Catherine May Bedell
First U.S. Representative
1959-1971
“I wondered what women were screaming about when I went to Congress, because we had
equal rights in the state of Washington for years.”
- Catherine May Bedell
Her picture says it all: Catherine May was full of life, pretty, and smart. Her
extraordinary career included six terms in the U.S. House of Representatives and
three terms as a Washington State lawmaker. On the national scene, the Yakima native
advocated for the agricultural industry, the Hanford Nuclear Reservation, and women’s
rights. As a lawmaker, she voted with the Republican Party, supported private power
and laid the groundwork for public television.
Despite her insistence that she was no feminist, May took on the “Good Old Boys
Club,” albeit with grace. Once mystified by the gripes of women who complained of
life in a man’s world, May later cracked, “Boy, I learned.” In Congress, she petitioned
for more women’s hours at her gym.

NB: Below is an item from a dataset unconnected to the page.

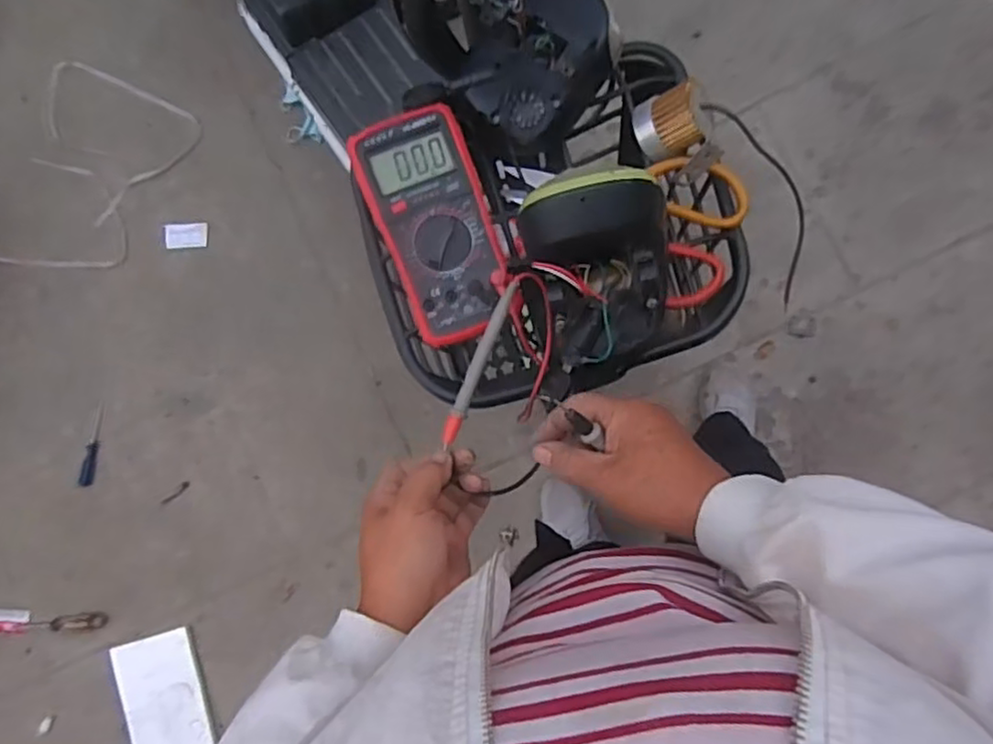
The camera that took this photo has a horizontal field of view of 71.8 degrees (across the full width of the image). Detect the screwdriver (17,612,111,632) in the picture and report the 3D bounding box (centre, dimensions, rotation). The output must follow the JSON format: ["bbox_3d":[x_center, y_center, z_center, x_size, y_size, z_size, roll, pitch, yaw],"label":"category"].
[{"bbox_3d":[-0.906,0.520,1.411,0.201,0.030,0.033,-8,85,8],"label":"screwdriver"}]

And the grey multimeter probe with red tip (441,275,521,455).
[{"bbox_3d":[-0.012,-0.009,0.496,0.010,0.011,0.133,20,73,9],"label":"grey multimeter probe with red tip"}]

Unafraid to speak her mind, May once posed to
the Editor-in-Chief of Family Weekly: “Are the feminists justifiably angry? Are
they being “exploited,” denied equal rights in the area of wages? Opportunity? Sexual
expression? Yes. Yes, yes. Yes. Probably yes.”
Catherine Barnes was born in Yakima, Washington on May 18, 1914, to Charles Barnes,
a real estate broker and businessman, and Pauline Barnes, a member of a prominent
family. The Great Depression bankrupted her father’s department store and took May’s
college savings along with it. She enrolled at Yakima Valley Junior College and
later transferred to the University of Washington.
May briefly taught school and then held a series of radio broadcasting jobs in the
Puget Sound, New York City, and Yakima. Along the way, she met and married James
May in 1942, who served in the U.S. Army. They married when May produced the first-ever
Betty Crocker Show in New York City.
The Mays returned to Yakima and raised two children, but the marriage eventually
ran its course. (May married Don Bedell in 1970.)
In 1952, and at the urging of her father, May ran for and won a seat in the Washington
State House of Representatives. Six years later she defeated well-known Democrat
Frank LeRoux in a bid that took her to the U.S. Congress.
May’s committee assignments included agriculture and atomic energy. During her tenure,
she co-sponsored the historic Equal Pay Act of 1963.
When she left Congress, May was appointed to the U.S. International Trade Commission.
In 1982, she was appointed to the President on the 50 States Project, established
to jettison laws that discriminated against women.